Ce terme, qu’elle n’avait jamais entendu que dans la bouche du Pouilly du Dictionnaire, mort depuis plus de vingt ans, lui était revenu subitement et merveilleusement à l’esprit. Elle ne lui attribuait aucun sens précis. Mais il lui semblait extrêmement injurieux. Et elle jetait dans l’escalier ce cri :

— Foutriquet, foutriquet !

Ce fut le dernier effort de l’épouse. Quinze jours après cette entrevue, madame Bergeret parut, tranquille cette fois et résolue, devant M. Bergeret.

— Je ne peux plus y tenir, lui dit-elle. C’est vous qui l’aurez voulu. Je vais chez ma mère ; vous m’y enverrez Juliette. Je vous laisse Pauline…

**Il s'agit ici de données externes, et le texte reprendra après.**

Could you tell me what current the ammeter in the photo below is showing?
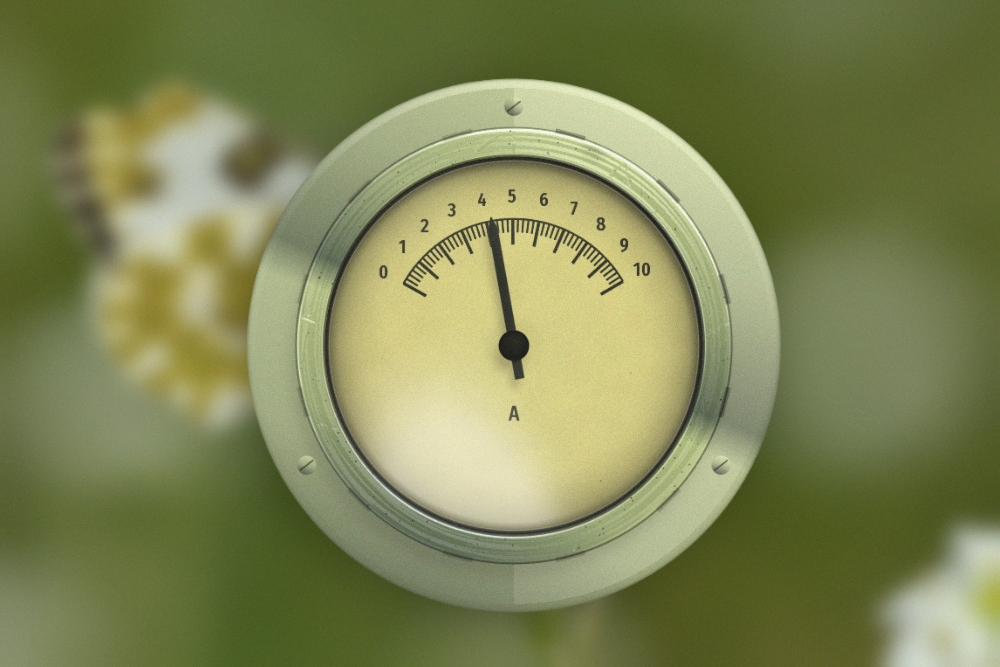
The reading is 4.2 A
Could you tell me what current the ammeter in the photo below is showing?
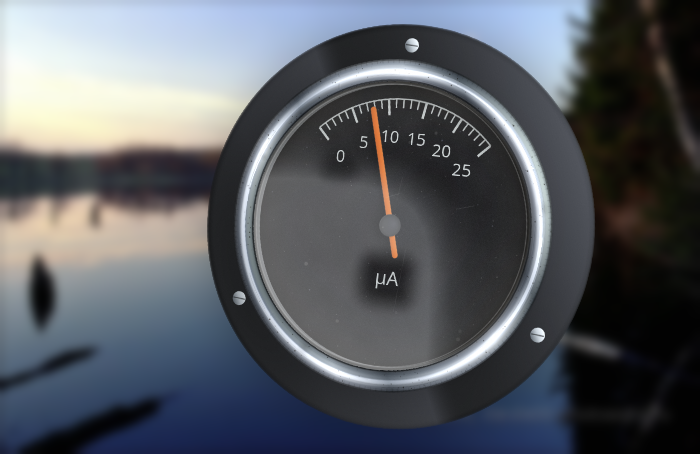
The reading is 8 µA
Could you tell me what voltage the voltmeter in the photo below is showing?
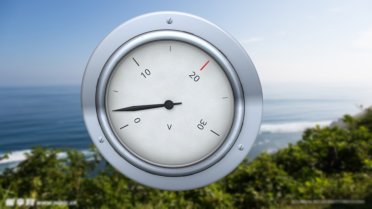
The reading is 2.5 V
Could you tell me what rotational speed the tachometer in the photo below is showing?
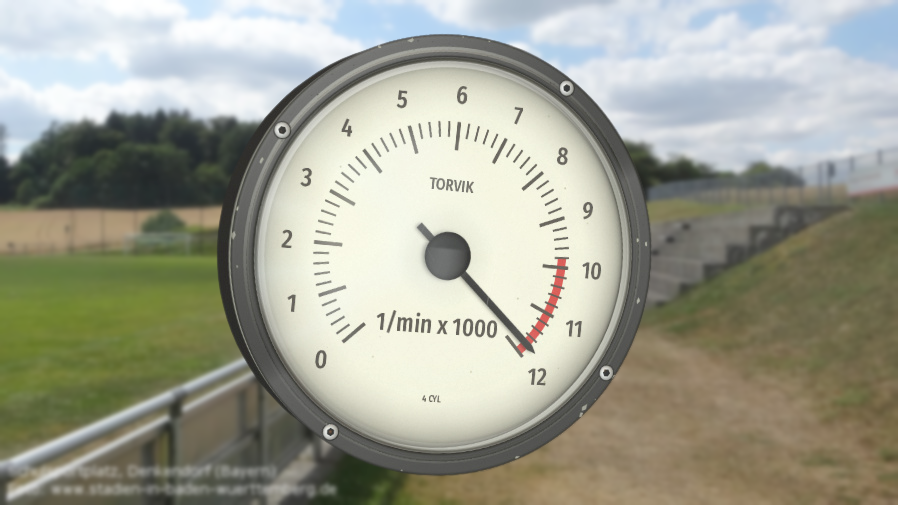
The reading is 11800 rpm
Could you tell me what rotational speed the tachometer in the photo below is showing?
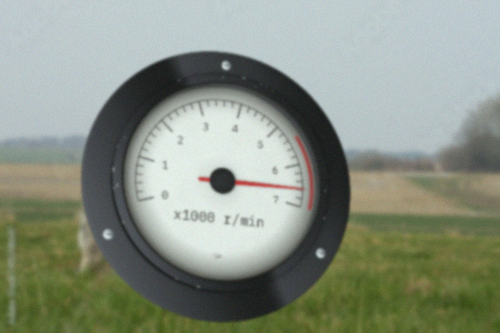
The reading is 6600 rpm
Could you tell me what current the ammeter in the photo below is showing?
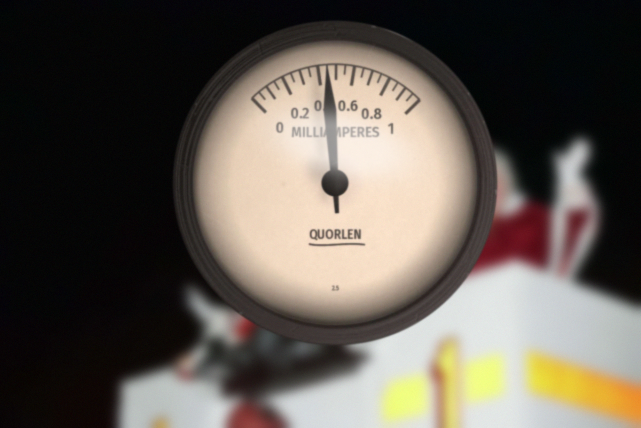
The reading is 0.45 mA
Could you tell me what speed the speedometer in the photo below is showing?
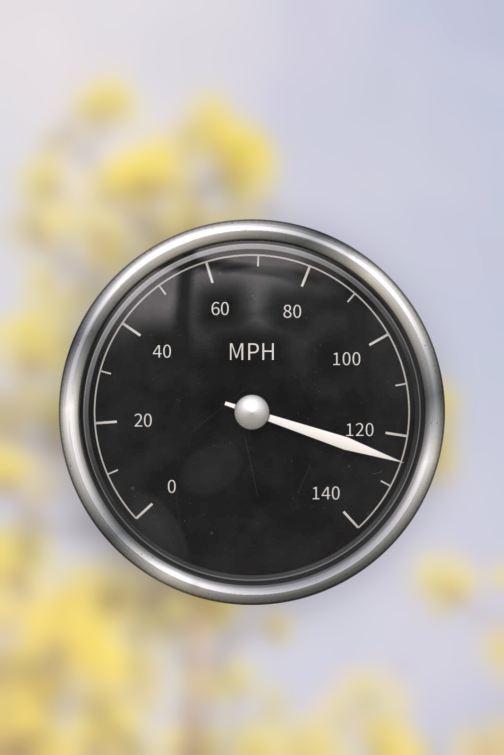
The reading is 125 mph
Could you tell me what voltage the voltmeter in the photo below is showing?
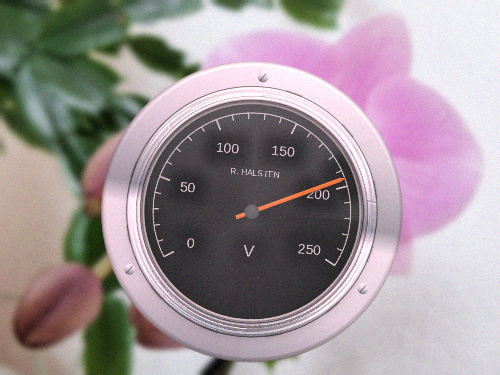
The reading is 195 V
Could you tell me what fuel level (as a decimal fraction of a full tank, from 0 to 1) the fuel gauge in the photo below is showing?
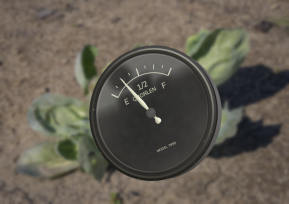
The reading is 0.25
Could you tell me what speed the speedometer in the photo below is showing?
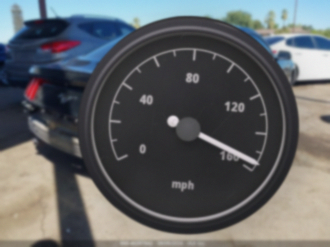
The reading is 155 mph
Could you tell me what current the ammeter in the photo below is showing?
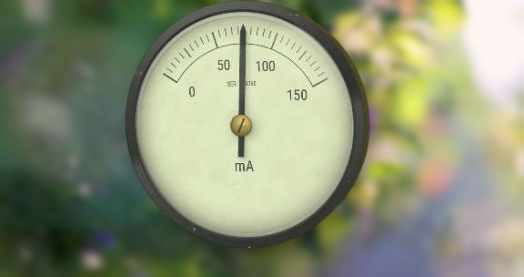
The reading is 75 mA
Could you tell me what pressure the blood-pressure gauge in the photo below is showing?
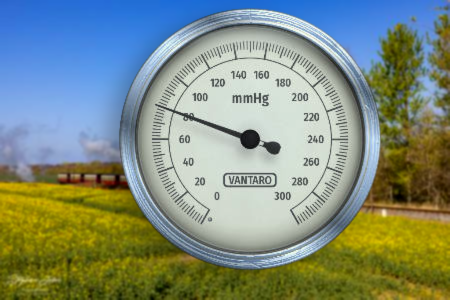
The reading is 80 mmHg
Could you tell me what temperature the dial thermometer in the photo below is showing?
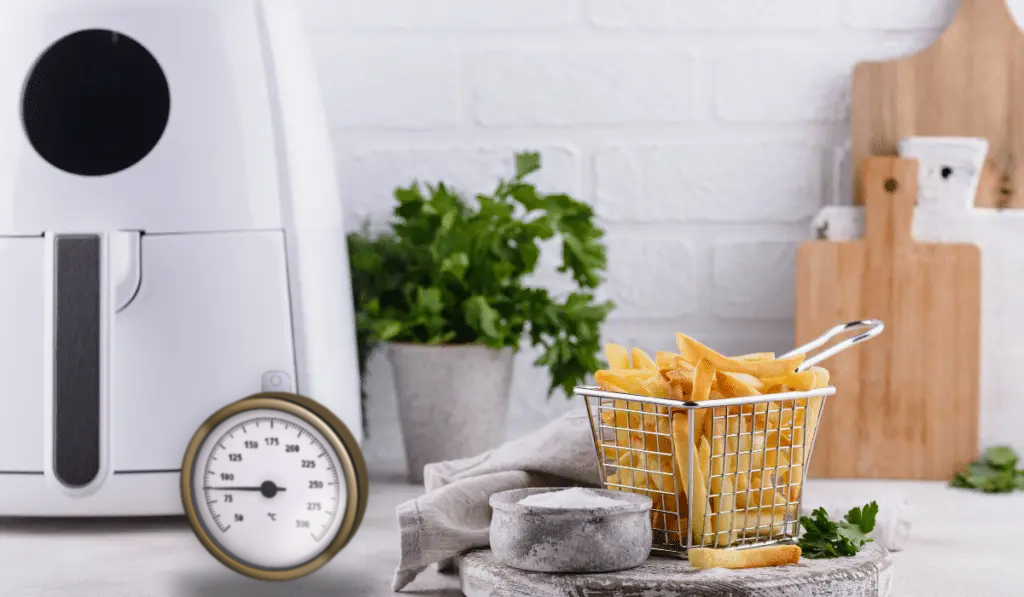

Pauline était l’aînée ; elle ressemblait à son père pour qui elle avait de la sympathie.

— J’espère, ajouta madame Bergeret, que vous ferez à l’enfant, que je garde avec moi, une pension convenable. Je ne demande rien pour moi.

En entendant ces paroles, en la voyant au point où il l’avait amenée par sa prudence et sa constance, M. Bergeret fit effort pour contenir sa joie, craignant, s’il la faisait paraître, que madame Bergeret ne renonçât à un arrangement qu’il trouvait si agréable.

Il ne répondit rien, mais il inclina la tête en signe de consentement.